Here are the details.
Location and time: .3:00-5:30pm @ Curtin Hall 175, 3243 North Downer Avenue, Milwaukee, WI 53211
Title of talk: "Fields of Collaboration: On Collaborative Ethnography and Community-Based Research"
Description: Ethnography continues to be an exciting way to learn about others and ourselves. This presentation surveys changes in ethnographic theory and practice over the past several decades, with a focus on how ideas about collaboration, collaborative ethnography, and community-based research continue to transform how ethnographers think about and carry out their fieldwork, writing, teaching, community work, and other activities.

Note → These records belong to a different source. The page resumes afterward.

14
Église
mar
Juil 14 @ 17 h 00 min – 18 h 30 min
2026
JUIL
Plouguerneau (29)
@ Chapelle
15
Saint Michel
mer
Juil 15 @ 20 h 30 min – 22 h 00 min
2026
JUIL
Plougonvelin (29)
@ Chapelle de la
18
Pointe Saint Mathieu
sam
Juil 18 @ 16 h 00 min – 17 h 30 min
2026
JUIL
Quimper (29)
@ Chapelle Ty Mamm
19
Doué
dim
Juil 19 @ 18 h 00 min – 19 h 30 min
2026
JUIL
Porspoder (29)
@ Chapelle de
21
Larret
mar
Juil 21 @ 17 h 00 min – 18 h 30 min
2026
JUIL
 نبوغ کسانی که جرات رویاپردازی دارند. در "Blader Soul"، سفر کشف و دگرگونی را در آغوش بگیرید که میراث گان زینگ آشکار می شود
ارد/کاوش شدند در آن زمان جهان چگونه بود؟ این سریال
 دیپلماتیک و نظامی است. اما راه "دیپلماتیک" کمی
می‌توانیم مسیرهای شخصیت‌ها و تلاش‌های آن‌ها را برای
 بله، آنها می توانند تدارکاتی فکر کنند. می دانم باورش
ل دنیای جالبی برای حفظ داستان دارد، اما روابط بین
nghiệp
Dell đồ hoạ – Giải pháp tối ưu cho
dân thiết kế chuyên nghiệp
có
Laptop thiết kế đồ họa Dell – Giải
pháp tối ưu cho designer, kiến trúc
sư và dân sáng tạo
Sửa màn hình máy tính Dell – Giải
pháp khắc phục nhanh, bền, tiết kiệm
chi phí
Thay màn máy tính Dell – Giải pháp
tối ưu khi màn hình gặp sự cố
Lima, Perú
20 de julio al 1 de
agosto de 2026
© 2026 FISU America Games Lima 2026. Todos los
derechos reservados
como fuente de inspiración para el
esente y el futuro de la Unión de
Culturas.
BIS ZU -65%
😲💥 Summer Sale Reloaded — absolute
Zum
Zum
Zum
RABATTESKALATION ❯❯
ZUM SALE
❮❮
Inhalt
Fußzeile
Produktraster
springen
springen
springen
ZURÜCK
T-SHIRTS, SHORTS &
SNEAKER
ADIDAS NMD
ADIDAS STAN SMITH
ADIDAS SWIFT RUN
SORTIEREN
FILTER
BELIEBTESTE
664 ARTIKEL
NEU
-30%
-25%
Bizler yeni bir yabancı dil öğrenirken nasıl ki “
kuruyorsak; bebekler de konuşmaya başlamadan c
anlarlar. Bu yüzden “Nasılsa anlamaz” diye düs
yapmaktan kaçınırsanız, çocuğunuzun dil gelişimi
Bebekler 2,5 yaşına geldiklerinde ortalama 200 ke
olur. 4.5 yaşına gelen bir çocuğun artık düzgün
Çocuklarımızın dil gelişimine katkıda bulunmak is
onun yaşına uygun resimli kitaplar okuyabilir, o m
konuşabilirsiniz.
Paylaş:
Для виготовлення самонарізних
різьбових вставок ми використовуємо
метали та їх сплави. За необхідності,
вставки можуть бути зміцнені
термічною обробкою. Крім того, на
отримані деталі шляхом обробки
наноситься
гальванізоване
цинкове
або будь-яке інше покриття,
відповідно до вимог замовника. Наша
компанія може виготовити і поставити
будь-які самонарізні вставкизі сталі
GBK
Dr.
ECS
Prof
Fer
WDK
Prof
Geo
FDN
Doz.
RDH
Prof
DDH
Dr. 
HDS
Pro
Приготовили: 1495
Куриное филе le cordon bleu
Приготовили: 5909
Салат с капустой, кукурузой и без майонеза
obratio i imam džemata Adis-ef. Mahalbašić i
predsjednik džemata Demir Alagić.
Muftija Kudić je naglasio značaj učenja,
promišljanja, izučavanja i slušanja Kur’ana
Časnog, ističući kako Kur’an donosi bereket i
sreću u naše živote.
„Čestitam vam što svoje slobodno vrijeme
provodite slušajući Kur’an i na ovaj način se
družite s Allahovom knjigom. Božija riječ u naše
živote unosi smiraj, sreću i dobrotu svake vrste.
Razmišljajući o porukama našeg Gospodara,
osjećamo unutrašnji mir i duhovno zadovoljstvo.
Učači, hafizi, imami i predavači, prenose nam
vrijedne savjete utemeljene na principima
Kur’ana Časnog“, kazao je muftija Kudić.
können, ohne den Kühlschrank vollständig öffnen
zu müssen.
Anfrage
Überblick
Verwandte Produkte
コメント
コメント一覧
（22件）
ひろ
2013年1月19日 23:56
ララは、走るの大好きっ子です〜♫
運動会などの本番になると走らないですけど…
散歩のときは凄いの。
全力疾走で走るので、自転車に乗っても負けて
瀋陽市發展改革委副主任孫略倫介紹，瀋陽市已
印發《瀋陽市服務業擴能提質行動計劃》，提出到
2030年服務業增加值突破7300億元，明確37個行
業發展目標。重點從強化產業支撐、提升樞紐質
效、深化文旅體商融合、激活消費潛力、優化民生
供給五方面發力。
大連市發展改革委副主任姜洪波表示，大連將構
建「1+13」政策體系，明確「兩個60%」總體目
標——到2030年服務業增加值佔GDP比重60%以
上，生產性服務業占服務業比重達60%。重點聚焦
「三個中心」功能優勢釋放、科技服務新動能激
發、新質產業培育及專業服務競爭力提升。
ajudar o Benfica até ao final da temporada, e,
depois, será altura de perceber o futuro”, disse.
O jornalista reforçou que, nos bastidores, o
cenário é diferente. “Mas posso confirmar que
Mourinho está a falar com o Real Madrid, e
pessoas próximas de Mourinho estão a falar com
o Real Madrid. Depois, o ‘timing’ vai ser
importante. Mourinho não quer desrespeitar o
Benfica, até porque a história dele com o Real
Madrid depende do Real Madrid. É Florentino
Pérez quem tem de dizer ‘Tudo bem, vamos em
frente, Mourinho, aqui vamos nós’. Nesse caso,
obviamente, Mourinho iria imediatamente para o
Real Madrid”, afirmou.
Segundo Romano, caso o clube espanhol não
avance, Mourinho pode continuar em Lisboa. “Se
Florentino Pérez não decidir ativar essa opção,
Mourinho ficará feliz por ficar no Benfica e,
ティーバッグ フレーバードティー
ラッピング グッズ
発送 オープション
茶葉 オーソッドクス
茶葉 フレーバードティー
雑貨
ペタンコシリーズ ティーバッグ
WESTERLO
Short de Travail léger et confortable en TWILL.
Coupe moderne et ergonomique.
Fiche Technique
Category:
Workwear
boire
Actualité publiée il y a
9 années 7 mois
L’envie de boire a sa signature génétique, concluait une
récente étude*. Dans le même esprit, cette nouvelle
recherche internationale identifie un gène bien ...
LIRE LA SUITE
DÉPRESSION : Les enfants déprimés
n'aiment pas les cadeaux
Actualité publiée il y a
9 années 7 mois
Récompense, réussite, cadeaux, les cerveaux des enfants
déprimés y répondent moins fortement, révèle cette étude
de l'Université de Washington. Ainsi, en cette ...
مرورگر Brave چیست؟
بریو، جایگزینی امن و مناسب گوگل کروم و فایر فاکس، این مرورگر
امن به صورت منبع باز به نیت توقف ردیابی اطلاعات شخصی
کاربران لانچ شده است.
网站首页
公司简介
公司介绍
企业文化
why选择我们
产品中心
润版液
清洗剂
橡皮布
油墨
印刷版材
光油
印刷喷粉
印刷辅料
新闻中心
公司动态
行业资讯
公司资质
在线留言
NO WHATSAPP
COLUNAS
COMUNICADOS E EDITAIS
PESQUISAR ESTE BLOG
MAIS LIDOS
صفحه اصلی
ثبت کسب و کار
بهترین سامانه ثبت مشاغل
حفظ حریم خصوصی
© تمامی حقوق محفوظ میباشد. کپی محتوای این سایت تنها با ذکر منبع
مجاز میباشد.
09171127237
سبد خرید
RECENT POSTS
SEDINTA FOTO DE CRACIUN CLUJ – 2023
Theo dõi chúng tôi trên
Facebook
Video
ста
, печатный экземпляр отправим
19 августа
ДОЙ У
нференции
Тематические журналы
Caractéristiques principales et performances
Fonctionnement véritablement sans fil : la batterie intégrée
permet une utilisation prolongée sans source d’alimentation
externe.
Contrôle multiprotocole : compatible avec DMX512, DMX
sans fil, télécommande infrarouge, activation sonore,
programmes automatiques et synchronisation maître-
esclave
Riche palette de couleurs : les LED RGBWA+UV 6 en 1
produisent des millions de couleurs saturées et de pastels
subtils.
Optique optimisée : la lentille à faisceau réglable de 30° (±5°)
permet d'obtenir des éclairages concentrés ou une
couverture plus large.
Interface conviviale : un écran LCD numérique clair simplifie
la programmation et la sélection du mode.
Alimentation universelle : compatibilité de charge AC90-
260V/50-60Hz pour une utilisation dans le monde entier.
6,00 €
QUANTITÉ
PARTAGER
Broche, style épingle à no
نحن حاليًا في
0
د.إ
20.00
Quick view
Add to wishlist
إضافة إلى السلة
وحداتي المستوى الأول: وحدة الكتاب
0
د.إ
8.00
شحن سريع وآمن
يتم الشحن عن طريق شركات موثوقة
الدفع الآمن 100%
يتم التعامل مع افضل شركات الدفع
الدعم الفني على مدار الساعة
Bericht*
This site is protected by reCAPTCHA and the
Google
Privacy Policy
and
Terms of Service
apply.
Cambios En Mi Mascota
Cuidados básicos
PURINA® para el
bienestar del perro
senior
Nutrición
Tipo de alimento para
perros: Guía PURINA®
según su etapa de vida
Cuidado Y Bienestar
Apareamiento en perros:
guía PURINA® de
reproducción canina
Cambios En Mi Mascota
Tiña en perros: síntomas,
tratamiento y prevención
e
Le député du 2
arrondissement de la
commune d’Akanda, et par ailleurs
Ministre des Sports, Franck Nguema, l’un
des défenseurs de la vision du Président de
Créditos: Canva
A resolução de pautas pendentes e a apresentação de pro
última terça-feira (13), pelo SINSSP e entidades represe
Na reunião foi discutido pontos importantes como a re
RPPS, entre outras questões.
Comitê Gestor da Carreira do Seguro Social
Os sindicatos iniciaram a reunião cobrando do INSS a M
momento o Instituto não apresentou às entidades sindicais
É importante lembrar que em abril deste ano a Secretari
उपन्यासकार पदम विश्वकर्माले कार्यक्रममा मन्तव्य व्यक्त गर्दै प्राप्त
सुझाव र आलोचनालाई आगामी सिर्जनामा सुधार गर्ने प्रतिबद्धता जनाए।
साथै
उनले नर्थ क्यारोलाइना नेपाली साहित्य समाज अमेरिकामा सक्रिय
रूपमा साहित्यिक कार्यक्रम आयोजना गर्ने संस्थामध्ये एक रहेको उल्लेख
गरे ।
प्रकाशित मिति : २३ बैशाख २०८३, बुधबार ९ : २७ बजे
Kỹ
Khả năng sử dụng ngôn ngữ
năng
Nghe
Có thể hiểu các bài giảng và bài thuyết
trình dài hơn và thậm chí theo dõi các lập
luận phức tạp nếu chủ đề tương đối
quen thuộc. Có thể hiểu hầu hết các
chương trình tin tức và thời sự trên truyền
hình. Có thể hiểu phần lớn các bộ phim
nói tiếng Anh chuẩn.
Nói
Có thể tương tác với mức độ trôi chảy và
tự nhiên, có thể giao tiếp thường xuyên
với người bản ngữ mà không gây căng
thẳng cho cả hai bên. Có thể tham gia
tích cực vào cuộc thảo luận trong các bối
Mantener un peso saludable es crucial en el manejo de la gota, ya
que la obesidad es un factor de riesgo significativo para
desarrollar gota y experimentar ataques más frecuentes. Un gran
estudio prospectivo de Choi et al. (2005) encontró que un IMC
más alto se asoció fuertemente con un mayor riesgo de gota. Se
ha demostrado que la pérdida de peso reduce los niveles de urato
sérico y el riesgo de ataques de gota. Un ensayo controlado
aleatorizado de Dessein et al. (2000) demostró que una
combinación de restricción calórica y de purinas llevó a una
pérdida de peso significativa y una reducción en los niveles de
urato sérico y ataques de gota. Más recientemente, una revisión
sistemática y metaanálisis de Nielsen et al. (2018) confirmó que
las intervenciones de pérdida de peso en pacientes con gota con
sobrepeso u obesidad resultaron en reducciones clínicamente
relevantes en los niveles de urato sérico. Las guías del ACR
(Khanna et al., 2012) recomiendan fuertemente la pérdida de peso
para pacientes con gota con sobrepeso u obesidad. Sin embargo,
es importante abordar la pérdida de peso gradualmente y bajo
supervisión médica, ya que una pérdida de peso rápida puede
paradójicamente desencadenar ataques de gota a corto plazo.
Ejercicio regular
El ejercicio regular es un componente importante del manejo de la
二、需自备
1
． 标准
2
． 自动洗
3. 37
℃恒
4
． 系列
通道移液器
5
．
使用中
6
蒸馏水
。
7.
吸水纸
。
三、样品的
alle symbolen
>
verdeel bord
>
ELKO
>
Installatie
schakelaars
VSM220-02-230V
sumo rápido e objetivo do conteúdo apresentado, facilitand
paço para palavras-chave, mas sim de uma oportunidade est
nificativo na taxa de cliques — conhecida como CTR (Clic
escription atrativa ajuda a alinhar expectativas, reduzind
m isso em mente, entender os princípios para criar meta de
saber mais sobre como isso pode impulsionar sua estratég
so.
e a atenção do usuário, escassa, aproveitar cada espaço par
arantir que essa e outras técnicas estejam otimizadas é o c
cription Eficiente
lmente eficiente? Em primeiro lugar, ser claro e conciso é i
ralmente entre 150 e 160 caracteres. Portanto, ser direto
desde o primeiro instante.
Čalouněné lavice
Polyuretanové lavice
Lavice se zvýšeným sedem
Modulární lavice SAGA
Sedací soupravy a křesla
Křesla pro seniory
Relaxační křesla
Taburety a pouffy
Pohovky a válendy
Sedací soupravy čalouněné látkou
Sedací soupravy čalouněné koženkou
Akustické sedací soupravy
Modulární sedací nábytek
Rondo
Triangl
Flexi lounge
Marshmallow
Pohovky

Bio: Luke Eric Lassiter is professor of humanities and anthropology and Director of the Graduate Humanities Program at Marshall University. In this role he coordinates a wide range of faculty-student collaborative research and creative projects and programs, including the Glenwood Center for Scholarship in the Humanities, for which he is the Co-Director. Lassiter is the author of several books, including The Power of Kiowa Song, Invitation to Anthropology, The Chicago Guide to Collaborative Ethnography, and, most recently (with Elizabeth Campbell), Doing Ethnography Today. He founded the journal Collaborative Anthropologies in 2007, and served as its editor or co-editor until 2013. In 2005, Lassiter received the prestigious Margaret Mead Award for The Other Side of Middletown: Exploring Muncie's African American Community. His work brought faculty, students, and community members together to produce a collaborative ethnography of Muncie's black community. Much of Lassiter's work has focused on how scholars and local communities can research and write together to advance multicultural understanding and social change, including as it relates to developing community-university collaborative pedagogies. He's delivered numerous invited lectures on these and other topics at national and international colleges and universities, including at Princeton, University of Michigan, Dartmouth, Georgetown, University of British Columbia, Lund University, and the University of Nottingham.